*EXERCISE DETAILS*: Below is a listing; repeat exactly the lines from the one containing "power microscopy histopathology" to the one containing "staining of human", both included.

---------- SUPPLIED RECORDS ----------

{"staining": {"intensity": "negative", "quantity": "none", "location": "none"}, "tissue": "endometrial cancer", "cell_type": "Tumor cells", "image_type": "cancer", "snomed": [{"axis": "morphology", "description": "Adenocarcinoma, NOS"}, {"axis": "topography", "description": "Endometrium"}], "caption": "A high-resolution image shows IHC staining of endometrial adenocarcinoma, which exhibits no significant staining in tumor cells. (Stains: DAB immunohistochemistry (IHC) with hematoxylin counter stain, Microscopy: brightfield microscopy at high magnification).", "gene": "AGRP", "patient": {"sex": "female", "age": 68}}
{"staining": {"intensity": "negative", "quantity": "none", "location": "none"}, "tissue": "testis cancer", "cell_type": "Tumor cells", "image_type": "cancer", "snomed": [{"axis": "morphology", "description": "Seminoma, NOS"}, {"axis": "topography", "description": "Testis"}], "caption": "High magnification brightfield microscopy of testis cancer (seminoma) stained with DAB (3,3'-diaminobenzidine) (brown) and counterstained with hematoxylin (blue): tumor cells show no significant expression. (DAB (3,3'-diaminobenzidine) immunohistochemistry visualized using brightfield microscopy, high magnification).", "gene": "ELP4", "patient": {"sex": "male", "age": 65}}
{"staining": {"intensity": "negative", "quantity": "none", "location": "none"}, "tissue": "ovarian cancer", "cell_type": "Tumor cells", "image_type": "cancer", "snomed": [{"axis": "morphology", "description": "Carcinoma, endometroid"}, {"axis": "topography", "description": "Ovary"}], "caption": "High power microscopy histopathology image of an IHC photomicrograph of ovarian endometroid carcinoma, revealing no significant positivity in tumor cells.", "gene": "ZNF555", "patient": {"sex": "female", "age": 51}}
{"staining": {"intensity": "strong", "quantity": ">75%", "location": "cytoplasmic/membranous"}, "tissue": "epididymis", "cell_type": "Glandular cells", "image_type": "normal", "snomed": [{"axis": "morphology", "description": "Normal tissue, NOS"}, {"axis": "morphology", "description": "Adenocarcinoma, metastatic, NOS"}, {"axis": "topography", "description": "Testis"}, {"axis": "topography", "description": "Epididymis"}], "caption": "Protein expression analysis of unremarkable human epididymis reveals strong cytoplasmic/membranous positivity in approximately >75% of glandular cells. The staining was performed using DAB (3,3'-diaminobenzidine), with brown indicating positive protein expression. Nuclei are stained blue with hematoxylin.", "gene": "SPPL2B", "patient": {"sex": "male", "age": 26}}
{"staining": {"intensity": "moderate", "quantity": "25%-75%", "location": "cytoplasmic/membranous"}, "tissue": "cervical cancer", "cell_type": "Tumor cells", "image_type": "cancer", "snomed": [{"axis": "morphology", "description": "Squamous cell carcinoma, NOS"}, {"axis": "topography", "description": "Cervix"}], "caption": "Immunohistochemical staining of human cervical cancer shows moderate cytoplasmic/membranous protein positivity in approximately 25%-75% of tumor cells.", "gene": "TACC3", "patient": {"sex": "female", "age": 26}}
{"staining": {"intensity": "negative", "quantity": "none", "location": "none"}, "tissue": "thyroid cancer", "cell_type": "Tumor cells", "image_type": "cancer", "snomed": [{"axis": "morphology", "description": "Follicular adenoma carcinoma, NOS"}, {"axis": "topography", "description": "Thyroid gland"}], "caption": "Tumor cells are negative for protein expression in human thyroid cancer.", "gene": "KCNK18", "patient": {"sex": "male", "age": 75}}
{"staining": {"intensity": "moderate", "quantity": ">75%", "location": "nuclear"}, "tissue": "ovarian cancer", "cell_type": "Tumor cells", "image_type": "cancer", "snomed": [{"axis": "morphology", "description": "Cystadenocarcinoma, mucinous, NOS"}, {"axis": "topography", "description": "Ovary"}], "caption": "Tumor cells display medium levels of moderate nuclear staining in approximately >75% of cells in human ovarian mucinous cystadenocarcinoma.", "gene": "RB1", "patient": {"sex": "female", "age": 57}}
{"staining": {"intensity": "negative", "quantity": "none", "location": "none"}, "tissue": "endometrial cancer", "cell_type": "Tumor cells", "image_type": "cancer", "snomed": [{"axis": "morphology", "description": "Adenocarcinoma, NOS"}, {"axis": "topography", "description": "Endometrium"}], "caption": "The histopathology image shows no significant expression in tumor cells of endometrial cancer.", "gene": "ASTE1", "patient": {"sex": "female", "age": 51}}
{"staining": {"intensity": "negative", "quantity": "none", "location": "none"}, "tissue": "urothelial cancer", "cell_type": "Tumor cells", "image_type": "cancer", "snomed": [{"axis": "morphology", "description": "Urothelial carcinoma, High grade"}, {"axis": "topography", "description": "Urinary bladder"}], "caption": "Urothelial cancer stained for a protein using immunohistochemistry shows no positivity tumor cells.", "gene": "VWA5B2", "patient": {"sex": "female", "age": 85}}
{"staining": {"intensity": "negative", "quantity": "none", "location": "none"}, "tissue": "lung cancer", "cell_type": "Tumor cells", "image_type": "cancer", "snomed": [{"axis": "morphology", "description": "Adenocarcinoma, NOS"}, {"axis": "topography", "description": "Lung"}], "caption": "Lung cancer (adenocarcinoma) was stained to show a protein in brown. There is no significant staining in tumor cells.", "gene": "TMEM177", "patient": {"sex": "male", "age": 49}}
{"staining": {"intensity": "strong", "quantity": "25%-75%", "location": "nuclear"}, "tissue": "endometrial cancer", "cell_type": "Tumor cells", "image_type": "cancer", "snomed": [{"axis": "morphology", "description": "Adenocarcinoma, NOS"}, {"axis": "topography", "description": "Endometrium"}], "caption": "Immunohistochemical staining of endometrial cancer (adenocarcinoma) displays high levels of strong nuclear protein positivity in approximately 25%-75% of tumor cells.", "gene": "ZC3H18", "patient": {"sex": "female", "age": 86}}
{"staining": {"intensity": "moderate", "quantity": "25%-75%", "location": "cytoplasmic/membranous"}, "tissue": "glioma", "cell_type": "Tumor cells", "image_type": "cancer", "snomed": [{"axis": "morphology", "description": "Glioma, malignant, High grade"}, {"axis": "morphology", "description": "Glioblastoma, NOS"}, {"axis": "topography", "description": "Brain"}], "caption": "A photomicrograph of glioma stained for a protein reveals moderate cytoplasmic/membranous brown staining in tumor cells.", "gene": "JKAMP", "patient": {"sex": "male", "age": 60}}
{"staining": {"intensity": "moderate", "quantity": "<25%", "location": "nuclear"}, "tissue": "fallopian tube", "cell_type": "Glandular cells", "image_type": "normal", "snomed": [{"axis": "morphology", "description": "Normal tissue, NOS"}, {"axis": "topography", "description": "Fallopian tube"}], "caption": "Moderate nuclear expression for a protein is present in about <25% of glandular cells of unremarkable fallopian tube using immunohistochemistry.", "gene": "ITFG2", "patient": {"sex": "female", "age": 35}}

----------

*EXERCISE SOLUTION*:
{"staining": {"intensity": "negative", "quantity": "none", "location": "none"}, "tissue": "ovarian cancer", "cell_type": "Tumor cells", "image_type": "cancer", "snomed": [{"axis": "morphology", "description": "Carcinoma, endometroid"}, {"axis": "topography", "description": "Ovary"}], "caption": "High power microscopy histopathology image of an IHC photomicrograph of ovarian endometroid carcinoma, revealing no significant positivity in tumor cells.", "gene": "ZNF555", "patient": {"sex": "female", "age": 51}}
{"staining": {"intensity": "strong", "quantity": ">75%", "location": "cytoplasmic/membranous"}, "tissue": "epididymis", "cell_type": "Glandular cells", "image_type": "normal", "snomed": [{"axis": "morphology", "description": "Normal tissue, NOS"}, {"axis": "morphology", "description": "Adenocarcinoma, metastatic, NOS"}, {"axis": "topography", "description": "Testis"}, {"axis": "topography", "description": "Epididymis"}], "caption": "Protein expression analysis of unremarkable human epididymis reveals strong cytoplasmic/membranous positivity in approximately >75% of glandular cells. The staining was performed using DAB (3,3'-diaminobenzidine), with brown indicating positive protein expression. Nuclei are stained blue with hematoxylin.", "gene": "SPPL2B", "patient": {"sex": "male", "age": 26}}
{"staining": {"intensity": "moderate", "quantity": "25%-75%", "location": "cytoplasmic/membranous"}, "tissue": "cervical cancer", "cell_type": "Tumor cells", "image_type": "cancer", "snomed": [{"axis": "morphology", "description": "Squamous cell carcinoma, NOS"}, {"axis": "topography", "description": "Cervix"}], "caption": "Immunohistochemical staining of human cervical cancer shows moderate cytoplasmic/membranous protein positivity in approximately 25%-75% of tumor cells.", "gene": "TACC3", "patient": {"sex": "female", "age": 26}}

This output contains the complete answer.